Exercise data: Begin

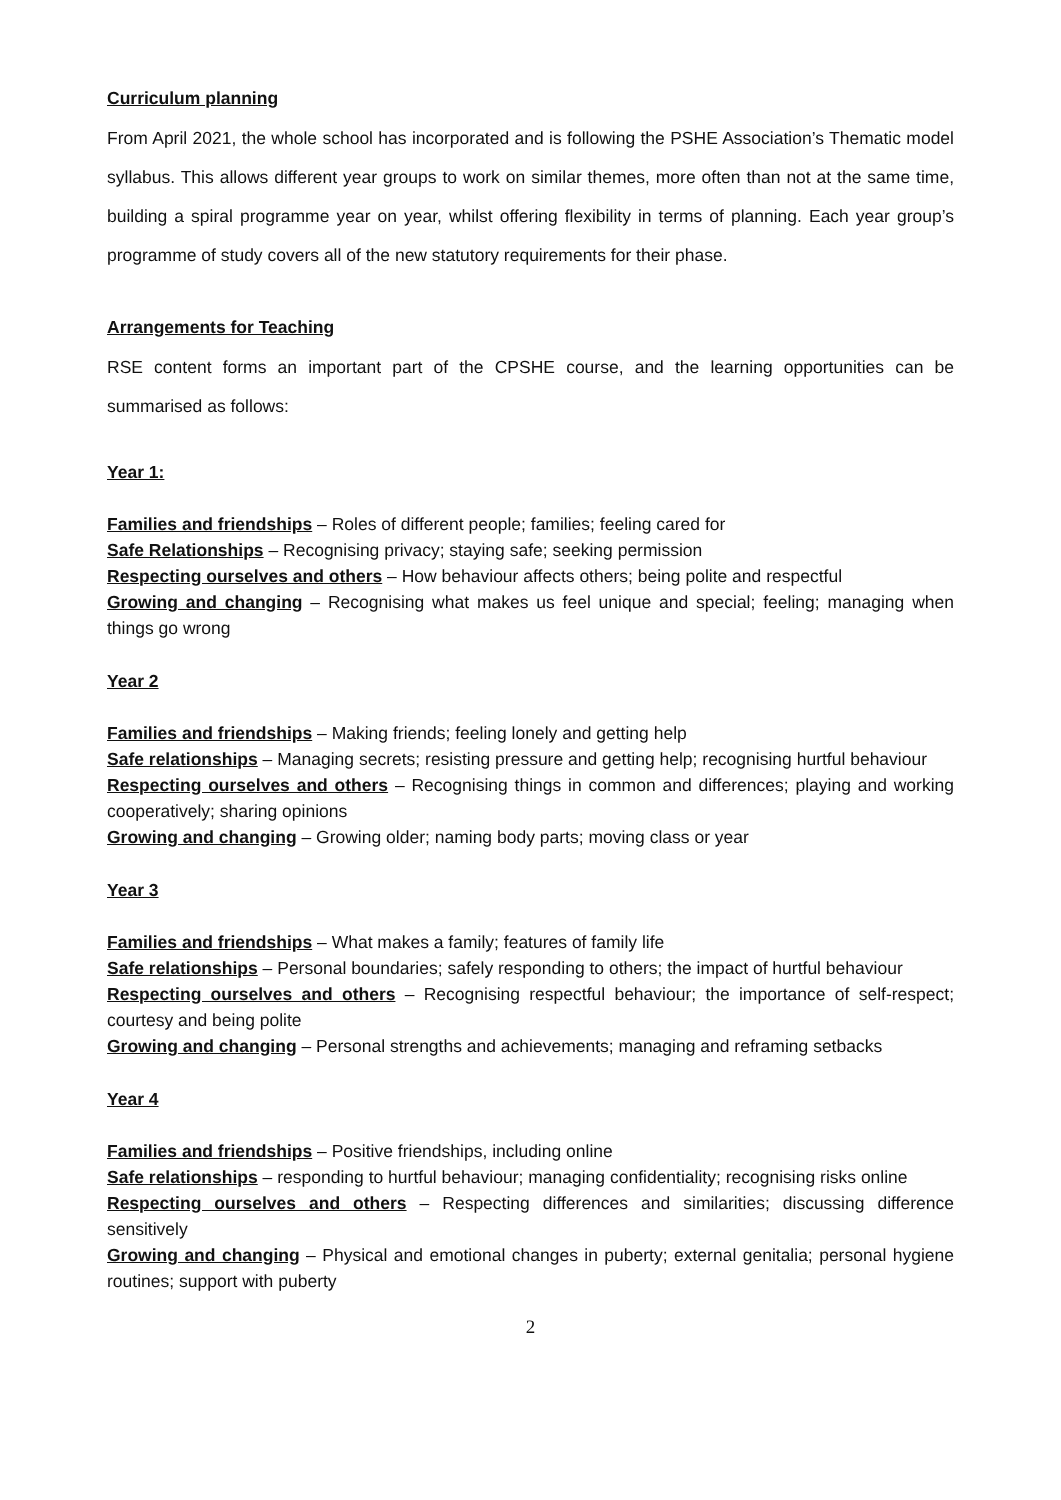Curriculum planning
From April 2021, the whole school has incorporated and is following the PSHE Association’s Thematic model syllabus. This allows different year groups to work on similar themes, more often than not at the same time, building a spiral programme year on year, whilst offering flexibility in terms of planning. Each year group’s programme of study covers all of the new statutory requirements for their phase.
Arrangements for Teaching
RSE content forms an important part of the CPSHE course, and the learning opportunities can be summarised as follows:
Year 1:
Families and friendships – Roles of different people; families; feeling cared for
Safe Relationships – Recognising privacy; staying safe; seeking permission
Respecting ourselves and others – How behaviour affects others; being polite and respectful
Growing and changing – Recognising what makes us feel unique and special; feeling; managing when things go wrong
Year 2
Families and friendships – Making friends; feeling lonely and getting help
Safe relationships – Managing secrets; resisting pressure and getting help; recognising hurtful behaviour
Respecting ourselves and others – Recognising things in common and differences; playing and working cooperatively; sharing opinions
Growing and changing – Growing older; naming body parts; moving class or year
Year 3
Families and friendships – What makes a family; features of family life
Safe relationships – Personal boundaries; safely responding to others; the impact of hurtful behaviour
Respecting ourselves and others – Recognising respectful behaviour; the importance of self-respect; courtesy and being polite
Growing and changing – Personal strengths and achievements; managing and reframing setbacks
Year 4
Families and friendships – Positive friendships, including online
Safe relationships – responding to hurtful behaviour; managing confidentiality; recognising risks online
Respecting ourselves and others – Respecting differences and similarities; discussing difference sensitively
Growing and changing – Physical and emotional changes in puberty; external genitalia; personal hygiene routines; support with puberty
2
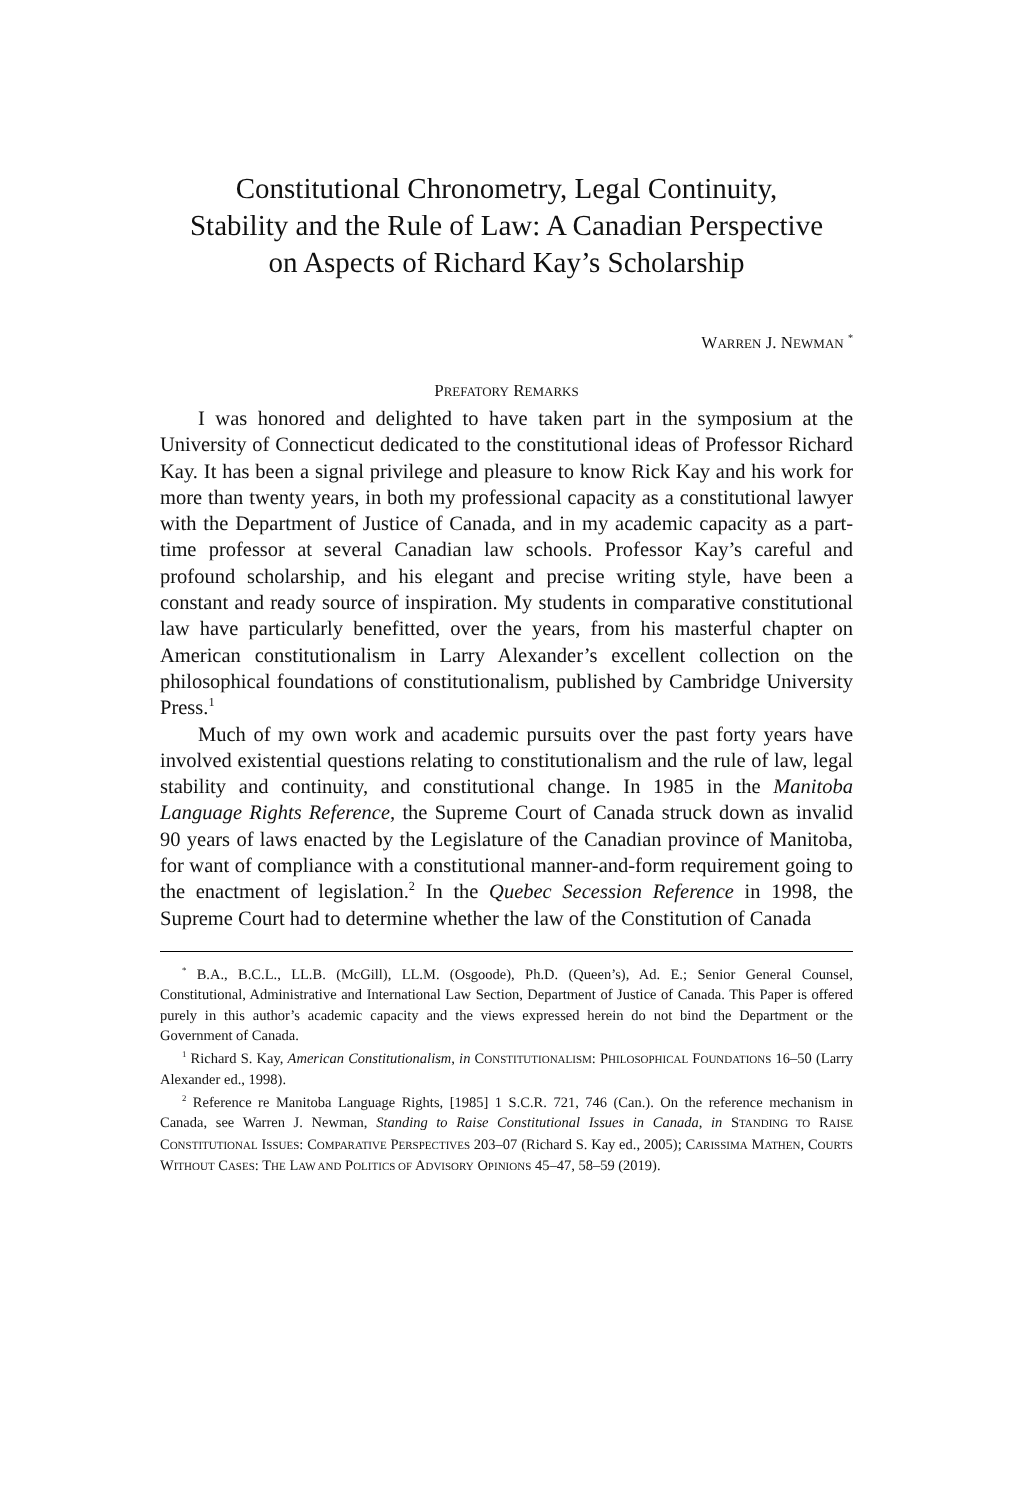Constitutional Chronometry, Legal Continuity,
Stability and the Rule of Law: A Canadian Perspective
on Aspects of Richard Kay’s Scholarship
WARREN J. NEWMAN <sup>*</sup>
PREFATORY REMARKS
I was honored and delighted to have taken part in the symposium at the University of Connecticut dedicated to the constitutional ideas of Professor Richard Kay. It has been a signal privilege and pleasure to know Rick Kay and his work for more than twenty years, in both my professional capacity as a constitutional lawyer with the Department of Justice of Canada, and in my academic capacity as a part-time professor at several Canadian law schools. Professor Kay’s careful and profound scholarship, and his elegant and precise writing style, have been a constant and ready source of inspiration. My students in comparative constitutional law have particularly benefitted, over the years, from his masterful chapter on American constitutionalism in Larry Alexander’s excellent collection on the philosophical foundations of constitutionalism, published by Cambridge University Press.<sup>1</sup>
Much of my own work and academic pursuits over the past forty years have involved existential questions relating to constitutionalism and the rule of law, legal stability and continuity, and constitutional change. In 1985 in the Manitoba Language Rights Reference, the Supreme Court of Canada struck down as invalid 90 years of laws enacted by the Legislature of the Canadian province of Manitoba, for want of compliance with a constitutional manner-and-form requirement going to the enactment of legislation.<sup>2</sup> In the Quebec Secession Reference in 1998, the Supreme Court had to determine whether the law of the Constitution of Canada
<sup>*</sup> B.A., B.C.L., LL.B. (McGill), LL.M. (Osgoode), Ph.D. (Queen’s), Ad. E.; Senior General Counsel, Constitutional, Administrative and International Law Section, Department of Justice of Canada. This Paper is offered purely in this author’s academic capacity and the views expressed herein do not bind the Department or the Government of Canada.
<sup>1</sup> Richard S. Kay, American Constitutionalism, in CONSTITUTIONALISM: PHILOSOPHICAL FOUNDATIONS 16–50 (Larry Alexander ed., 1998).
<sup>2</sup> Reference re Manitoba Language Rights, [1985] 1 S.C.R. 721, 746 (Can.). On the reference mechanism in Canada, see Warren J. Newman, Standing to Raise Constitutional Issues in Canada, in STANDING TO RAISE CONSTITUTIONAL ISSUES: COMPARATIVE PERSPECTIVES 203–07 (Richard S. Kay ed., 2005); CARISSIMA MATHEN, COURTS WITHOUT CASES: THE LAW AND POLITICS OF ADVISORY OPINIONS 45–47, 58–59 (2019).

Exercise data: End

- _Requirement_: Lines from the entries that contain the string "Respecting" are what must be copied.

- _Result for this task_:
Respecting ourselves and others – How behaviour affects others; being polite and respectful
Respecting ourselves and others – Recognising things in common and differences; playing and working cooperatively; sharing opinions
Respecting ourselves and others – Recognising respectful behaviour; the importance of self-respect; courtesy and being polite
Respecting ourselves and others – Respecting differences and similarities; discussing difference sensitively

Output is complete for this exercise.